Noriega had asked Acevedo to present a plan to change the problems in the police department.

On October 4, Acevedo drafted a 90-day plan of action to develop the ministry in several areas, including boosting officer morale, improving its relationship with elected officials, and a policing and management plan.

However, Noriega said the plan was “materially inadequate” in addressing officer morale and community relations and did not propose “an important plan to address either issue”.

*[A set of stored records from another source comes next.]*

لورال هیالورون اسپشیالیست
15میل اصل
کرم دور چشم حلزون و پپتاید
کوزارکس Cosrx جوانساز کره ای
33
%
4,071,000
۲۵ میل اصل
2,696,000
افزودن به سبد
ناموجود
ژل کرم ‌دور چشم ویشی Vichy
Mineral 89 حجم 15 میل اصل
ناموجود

During his testimony, Morales cited the results of a survey by the department’s Fraternal Order of Police, which found that 79% of the Miami police force had lost confidence in Acevedo as chief, pointing to “a systematic demoralization of the police department as a result of his leadership.” style or strategic tactics on personnel.”

During the cross-examination from Byrne, Morales added that he believes the chief’s support of the vaccine missions is “a reason for his firing” and that such a mission should not exist.

CNN reached out to Acevedo earlier, but was unable to hear back.

Police chiefs leave the department at a higher rate than in previous years

The impeachment and termination is a dramatic fall for Acevedo, who was the first Latino to lead the police department in Houston and was dubbed “the Tom Brady or Michael Jordan of police chiefs” when hired by the Miami mayor.

Acevedo began his law enforcement career as a field patrol officer in Los Angeles with the California Highway Patrol in 1986 and was appointed chief of the California Highway Patrol in 2005. biography on MPD’s website. He then served as chief of police in Austin, Texas for more than nine years.
In 2016, he took the reins as chief of police in Houston, where he served for more than four years. before resigning in March.

CNN’s Ryan Young, Amir Vera and Rebekah Riess contributed to this story.